If I learned anything from Peter Pan, it’s that I can leave my dog to watch my kids while I go out and party.
Boss: There’s a meeting at 3.
Me: Unsubscribe.
Boss: What?
These dogs look like they have good credit.
My fear of ascending to the top of shopping malls is escalating.
I’m two weeks older than my boyfriend so my favorite thing to do is say “when I was your age…” and then just describe whatever I was doing two weeks ago
It’s time for people to stop being hateful about fat bodies and start being hateful about fat vehicles. I hate SUVs. They look like full diapers squishing down the road, constantly spilling into other lanes. Why do so many people need to drive around in a studio apartment?
Daughter: dad, will you sign up for the fun run?
Me: I don’t understand your question. Those words don’t belong together.
My wife told me the one thing she really wants for Christmas and I have to say I hope she gets it because I’d really like to meet Jason Momoa.
I do not envy the youth.
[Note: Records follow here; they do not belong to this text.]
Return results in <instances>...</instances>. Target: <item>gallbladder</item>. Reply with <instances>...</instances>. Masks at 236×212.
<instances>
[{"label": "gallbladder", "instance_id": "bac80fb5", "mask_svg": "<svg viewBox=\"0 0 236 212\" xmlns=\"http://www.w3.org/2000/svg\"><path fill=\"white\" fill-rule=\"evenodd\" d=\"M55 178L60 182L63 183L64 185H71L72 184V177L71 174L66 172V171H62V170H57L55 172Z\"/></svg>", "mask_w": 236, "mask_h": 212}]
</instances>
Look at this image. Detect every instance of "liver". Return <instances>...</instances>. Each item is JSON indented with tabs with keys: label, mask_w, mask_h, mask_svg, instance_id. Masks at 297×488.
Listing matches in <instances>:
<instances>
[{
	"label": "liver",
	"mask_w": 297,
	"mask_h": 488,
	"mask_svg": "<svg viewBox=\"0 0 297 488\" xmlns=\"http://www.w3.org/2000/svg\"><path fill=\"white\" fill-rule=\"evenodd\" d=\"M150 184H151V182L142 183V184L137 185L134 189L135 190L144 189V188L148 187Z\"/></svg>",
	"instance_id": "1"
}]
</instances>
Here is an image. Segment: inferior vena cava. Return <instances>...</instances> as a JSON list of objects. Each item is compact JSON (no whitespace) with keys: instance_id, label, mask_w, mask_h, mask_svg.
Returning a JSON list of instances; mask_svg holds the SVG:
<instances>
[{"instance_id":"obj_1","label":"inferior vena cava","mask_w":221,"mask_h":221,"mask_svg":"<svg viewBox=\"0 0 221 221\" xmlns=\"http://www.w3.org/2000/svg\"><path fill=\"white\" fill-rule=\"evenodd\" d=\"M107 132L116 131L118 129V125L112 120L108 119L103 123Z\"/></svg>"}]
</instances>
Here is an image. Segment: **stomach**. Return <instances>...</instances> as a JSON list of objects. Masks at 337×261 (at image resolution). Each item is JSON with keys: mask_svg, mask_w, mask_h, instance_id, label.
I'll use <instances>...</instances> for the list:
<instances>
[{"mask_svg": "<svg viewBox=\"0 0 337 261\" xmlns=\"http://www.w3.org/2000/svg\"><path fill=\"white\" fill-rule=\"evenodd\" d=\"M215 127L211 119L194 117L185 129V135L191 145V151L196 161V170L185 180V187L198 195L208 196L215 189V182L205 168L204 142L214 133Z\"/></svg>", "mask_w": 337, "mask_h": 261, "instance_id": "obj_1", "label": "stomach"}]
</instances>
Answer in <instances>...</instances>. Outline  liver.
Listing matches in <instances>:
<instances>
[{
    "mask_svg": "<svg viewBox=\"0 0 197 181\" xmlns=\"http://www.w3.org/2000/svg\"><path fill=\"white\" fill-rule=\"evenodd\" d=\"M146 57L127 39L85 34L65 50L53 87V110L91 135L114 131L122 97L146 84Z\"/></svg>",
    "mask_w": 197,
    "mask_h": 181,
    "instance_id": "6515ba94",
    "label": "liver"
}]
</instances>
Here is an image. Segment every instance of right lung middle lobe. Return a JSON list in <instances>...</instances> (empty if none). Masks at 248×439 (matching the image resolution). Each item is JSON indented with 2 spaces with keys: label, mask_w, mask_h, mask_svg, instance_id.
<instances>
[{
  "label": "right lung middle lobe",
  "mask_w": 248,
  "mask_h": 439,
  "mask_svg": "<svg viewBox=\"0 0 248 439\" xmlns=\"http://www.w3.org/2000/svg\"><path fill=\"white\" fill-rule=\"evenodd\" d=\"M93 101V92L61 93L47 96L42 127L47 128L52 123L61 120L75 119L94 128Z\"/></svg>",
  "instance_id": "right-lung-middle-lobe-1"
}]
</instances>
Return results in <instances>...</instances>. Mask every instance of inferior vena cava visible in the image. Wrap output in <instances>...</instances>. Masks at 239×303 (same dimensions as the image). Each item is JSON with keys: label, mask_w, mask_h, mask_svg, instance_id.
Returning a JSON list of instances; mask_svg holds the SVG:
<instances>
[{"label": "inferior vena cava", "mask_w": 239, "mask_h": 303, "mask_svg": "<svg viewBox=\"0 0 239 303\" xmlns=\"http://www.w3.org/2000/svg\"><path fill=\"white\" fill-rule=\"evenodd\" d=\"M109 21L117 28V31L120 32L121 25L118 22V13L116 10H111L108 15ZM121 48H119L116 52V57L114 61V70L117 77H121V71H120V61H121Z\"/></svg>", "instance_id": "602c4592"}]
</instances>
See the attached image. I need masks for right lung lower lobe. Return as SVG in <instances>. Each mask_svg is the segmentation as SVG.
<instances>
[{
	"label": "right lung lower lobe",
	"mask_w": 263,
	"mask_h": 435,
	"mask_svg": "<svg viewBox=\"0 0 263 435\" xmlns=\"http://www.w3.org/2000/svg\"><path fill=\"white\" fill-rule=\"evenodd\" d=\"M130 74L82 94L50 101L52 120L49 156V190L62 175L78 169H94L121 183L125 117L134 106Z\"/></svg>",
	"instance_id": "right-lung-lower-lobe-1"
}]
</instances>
Imagine starting college in the year 2022: you’re totally pumped, can’t wait for the best 4 years of your life, and then you find out….your roommate is really into crypto.
The doctor told me that at some point I’ll have to stop partying and I said I’d cross that bridge and find a new doctor.
If a CW won’t take ownership of their mistake, the discussion about having them killed should at least be on the table, surely?
~ reason 153 why I’ve been asked to visit HR ‘for a chat’ this year.
DARTH VADER: I am your father
LUKE: Buy me some jeans then
DV: *reluctantly hands over money* …You better actually buy jeans with this
Remembering this really good dating app interaction from Portugal
{speed dating}
Me: What handbags can you afford?
[stunned, eyes lock, a smile exchanged, and I knew it was kismet]
*hands cash to lady
Ma’am my baby isn’t for sale.
I SAID I’LL TAKE TWO!!
SCROOGE: Oh great spirit…why are we at the Olive Garden?
GHOST OF CHRISTMAS PASTA: These guys have endless breadsticks
Onesies are amazing till you have to really pee in the middle of the night then you question all your life’s decisions.
Welcome to parenthood. Your refrigerator is now a graveyard of your kids’ half-finished drinks.